Required elements checklist
Include the following where applicable (Articles 13–14):
| Element | Example disclosure |
|---|---|
| Controller identity & contact | Company name, email, DPO contact |
| Purposes of processing | Account management, analytics, support |
| Lawful bases | Contract, consent, legitimate interests (+ LIA summary if needed) |
| Legitimate interests | Fraud prevention—describe interest |
| Recipients / categories | Hosting provider, payment processor, CRM |
| International transfers | SCCs, adequacy, or other mechanism |
| Retention periods | “24 months after account closure” or criteria to determine |
| Data subject rights | Access, erasure, objection, complaint to supervisory authority |
| Automated decision-making | Profiling for credit scoring—logic and consequences |
| Source of data (Art. 14) | Third-party data broker, public register |
| Whether provision is contractual | Consequences of not providing data |
| Statutory/contractual requirements | KYC obligations |
Step-by-step writing process
- Inventory processing — export RoPA activities; group by audience (customers, employees, website visitors).
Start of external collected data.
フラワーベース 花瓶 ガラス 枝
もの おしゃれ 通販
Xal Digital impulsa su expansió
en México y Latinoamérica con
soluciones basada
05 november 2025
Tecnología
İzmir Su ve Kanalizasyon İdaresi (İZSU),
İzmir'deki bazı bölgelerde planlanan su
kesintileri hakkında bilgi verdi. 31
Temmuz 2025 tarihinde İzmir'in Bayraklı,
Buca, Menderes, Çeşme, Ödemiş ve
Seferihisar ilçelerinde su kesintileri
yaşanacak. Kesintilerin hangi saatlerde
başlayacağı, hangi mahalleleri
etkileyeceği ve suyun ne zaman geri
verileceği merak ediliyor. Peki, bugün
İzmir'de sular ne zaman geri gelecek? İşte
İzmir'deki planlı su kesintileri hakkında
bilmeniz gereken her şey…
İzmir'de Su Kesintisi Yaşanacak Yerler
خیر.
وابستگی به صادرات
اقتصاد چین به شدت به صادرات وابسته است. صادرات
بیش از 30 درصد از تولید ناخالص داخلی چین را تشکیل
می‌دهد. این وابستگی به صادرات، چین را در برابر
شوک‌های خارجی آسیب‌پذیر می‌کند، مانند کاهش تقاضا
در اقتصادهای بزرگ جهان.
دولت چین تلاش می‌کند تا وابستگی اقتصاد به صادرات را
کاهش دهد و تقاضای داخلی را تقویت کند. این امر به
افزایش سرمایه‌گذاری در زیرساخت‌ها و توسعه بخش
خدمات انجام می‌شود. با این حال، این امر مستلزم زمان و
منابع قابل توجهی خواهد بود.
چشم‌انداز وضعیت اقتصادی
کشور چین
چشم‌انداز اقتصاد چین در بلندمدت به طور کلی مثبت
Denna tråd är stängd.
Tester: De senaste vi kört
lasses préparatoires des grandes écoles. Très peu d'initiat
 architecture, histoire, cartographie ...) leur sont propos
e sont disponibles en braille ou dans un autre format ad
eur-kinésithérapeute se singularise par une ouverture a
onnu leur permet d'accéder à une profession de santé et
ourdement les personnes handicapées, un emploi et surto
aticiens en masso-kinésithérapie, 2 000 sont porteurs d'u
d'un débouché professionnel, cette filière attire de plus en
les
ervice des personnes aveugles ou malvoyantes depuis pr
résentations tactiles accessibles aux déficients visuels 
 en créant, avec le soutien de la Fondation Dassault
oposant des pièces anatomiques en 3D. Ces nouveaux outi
- Map lawful bases — align each purpose to Article 6 (and Article 9 if needed).
- Draft plain-language summaries — short “just-in-time” notices for forms; full policy for depth.
- Describe recipients and transfers — name categories; link sub-processor list if large.
- Specify retention — per purpose; avoid vague “as long as necessary” without criteria.
- Explain rights and how to exercise them — DSAR email/portal; expected timelines.
- Legal review — counsel validates special cases (children, high-risk profiling).
- Publish, train, and monitor — product/marketing must not contradict the notice.
See how to make your website GDPR compliant.
Layered notices and UX
Regulators encourage layered transparency:
- First layer: identity, core purposes, lawful bases, rights link—at collection point.
- Second layer: full policy with tables for cookies, analytics, and vendors.
Use icons, FAQs, and just-in-time modals for cookie/consent flows (also consider ePrivacy rules). Avoid burying material information in unrelated terms of service.
Get audit-ready with SecureSlate
SecureSlate keeps RoPA, control evidence, and policy versions aligned so privacy notices match what your systems actually do.
FAQ
Is a privacy notice the same as consent?
No. A notice informs; consent is a separate lawful basis requiring a clear affirmative action for optional processing.
How often should we update our notice?
Whenever processing changes in a material way—new vendors, purposes, transfers, or retention. Maintain a change log.
Can we use one global notice for all countries?
Many organizations use a GDPR-centric global notice with jurisdiction-specific addenda for US state laws and other regions.
Disclaimer (legal note)
General information only—not legal advice. Privacy notices must reflect your actual processing and applicable national requirements.